Though it may reign as the advertising industry's favorite buzzword, so-called "native" advertising has yet to prove its ability to scale.
But that may not be the case for long.
Native ads and the high-volume world of real-time bidding are on course to come together, with the most difficult hurdle, the technological one, all but cleared thanks to the introduction of Facebook's FBX exchange ads.
Here's why: In order to serve Facebook's FBX ads -- and reap the corresponding revenue -- demand side platforms such as The Trade Desk, Turn and MediaMath were forced to build text functionality into their display platforms. That retrofitting, bringing text into the equation for the first time, paved the way for other text-based ads, such as sponsored content, to move through the platforms as well.

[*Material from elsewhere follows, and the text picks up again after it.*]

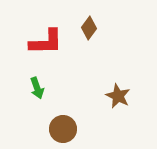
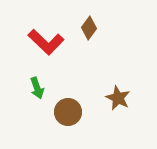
red L-shape: rotated 45 degrees clockwise
brown star: moved 2 px down
brown circle: moved 5 px right, 17 px up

"Facebook runs an auction to serve text and another shape of a banner," said Jeff Green, CEO of demand side platform, The Trade Desk. "There's no reason why we can't just do text."
"We really can support any creative type, as long as it's bits and bytes," said Turn CEO Bill Demas.
Publishers lose control
For native ads to become commonplace on real-time bidding, though, a number of obstacles must be overcome. While native ads may be ready to "go RTB," publishers also need to be willing to give up some control over what content ends up on their sites -- a necessary component of participating in a real time, automated buying world. Given the controversies that have erupted over direct-sold native ads, RTB-sold native ads might make even the most flexible publishers a bit queasy.
And there would also need to be some form of standardization, said Mr. Green. Getting access to FBX inventory was worth building out new functionality, simply because there was so much of it. A similar effort would likely be worthwhile if Twitter introduces RTB Twitter ads via MoPub. But building for numerous varieties of sponsored posts may not be worth a similar effort in each case.
Several companies, such as Nativo and Sharethrough, are working to standardize native ads so they can be sold at scale, so an integration between them and the demand side platforms may not be far fetched.
"Absolutely, we're going to make our inventory available through the other, more standard programmatic platforms," said Sharethrough CEO Dan Greenberg. "For us to solidify that leadership position, it's not about creating a walled garden. It's about putting that inventory in a place where people want to buy it."
Mr. Green said The Trade Desk has had discussions with a number of such companies about potential partnerships.
Lots of hype
Mr. Demas however cautioned that, in this case, the hype may be in front of the reality. "Native is getting a lot of buzz in the press," he said. "How much I'm hearing about it from advertisers and publishers who really want to execute this is certainly less than the hype."
Still, with the functionality there and the need for scale and precision evident, the introduction of native to RTB is likely not far away.
"It's not in the next month, but it's within the next year," said Mr. Greenberg.
"I think you'll see exciting things happen in six months or less," offered Mr. Green.